# AVAILABLE RECORDS
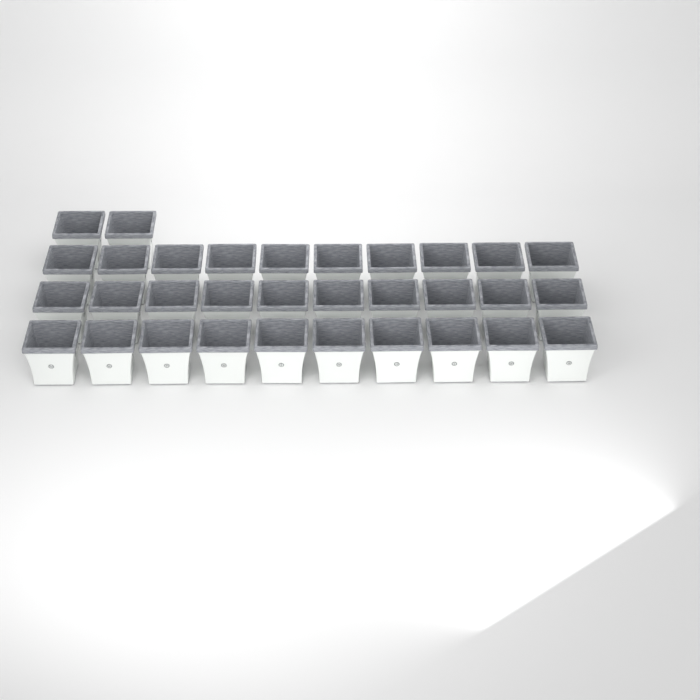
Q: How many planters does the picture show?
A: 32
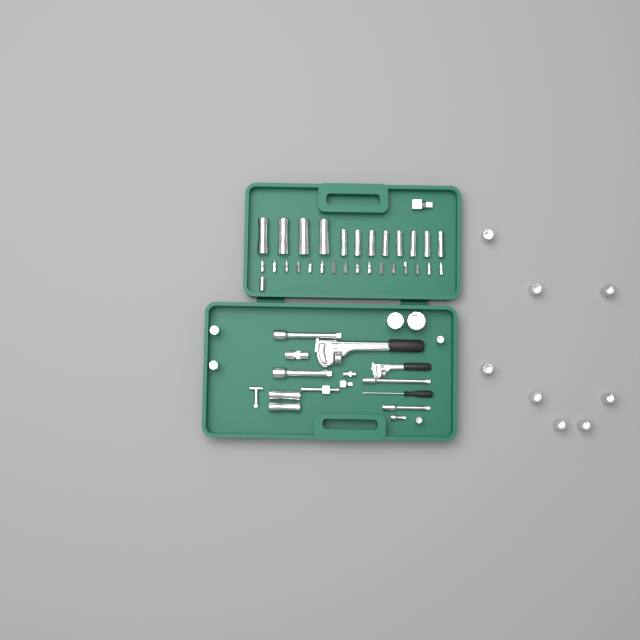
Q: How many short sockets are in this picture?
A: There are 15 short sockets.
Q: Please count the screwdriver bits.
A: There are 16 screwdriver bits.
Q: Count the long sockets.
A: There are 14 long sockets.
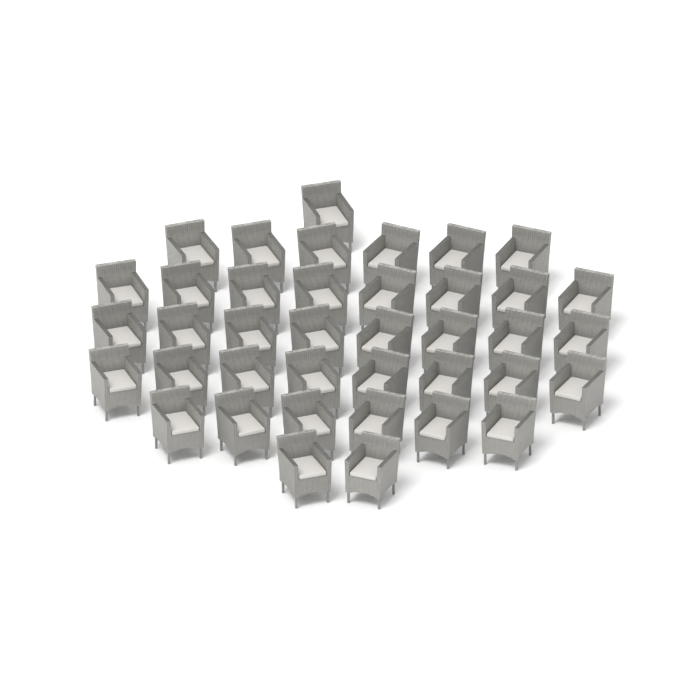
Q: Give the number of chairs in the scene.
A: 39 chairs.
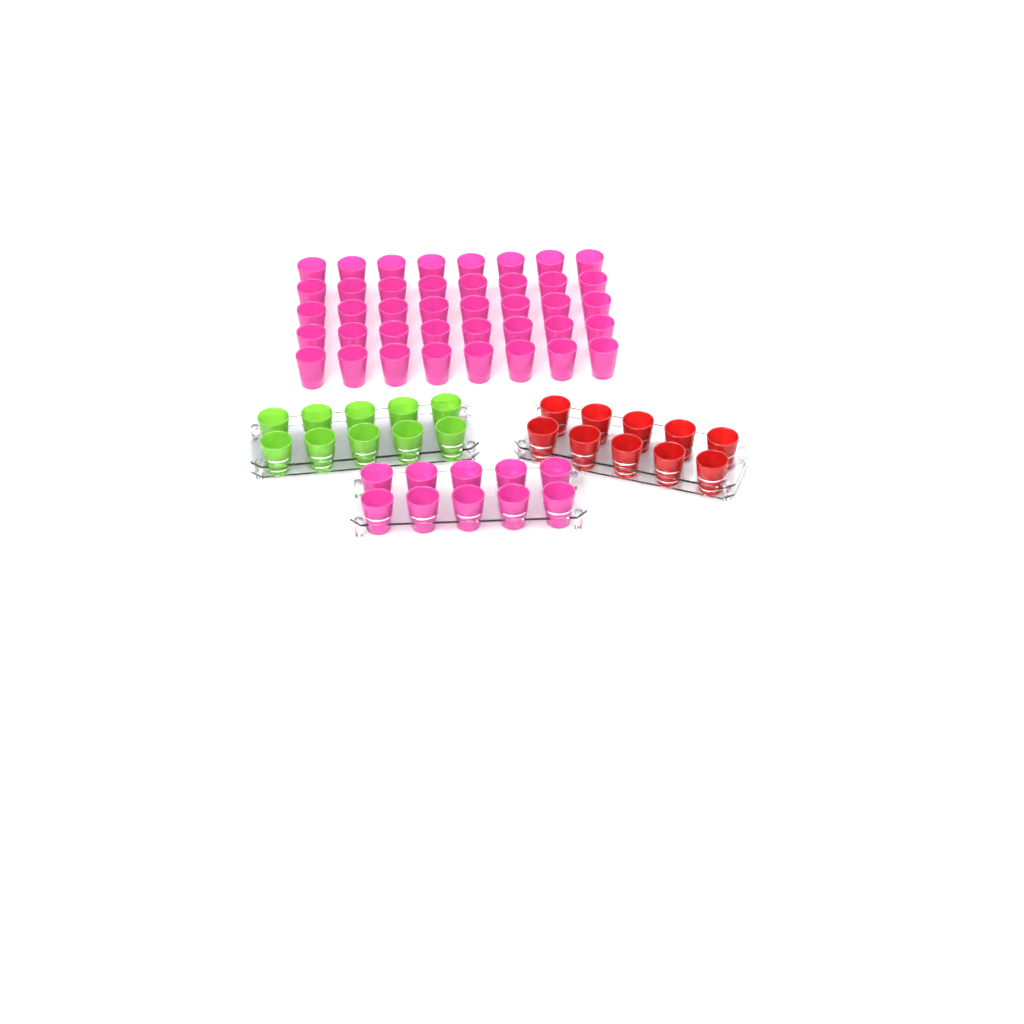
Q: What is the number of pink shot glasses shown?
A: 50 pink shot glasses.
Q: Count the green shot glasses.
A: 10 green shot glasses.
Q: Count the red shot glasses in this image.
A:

# PROBLEM
Reproduce all of the data above word for word, leaving out the pictures.

# RESPONSE
Q: How many planters does the picture show?
A: 32
Q: How many short sockets are in this picture?
A: There are 15 short sockets.
Q: Please count the screwdriver bits.
A: There are 16 screwdriver bits.
Q: Count the long sockets.
A: There are 14 long sockets.
Q: Give the number of chairs in the scene.
A: 39 chairs.
Q: What is the number of pink shot glasses shown?
A: 50 pink shot glasses.
Q: Count the green shot glasses.
A: 10 green shot glasses.
Q: Count the red shot glasses in this image.
A:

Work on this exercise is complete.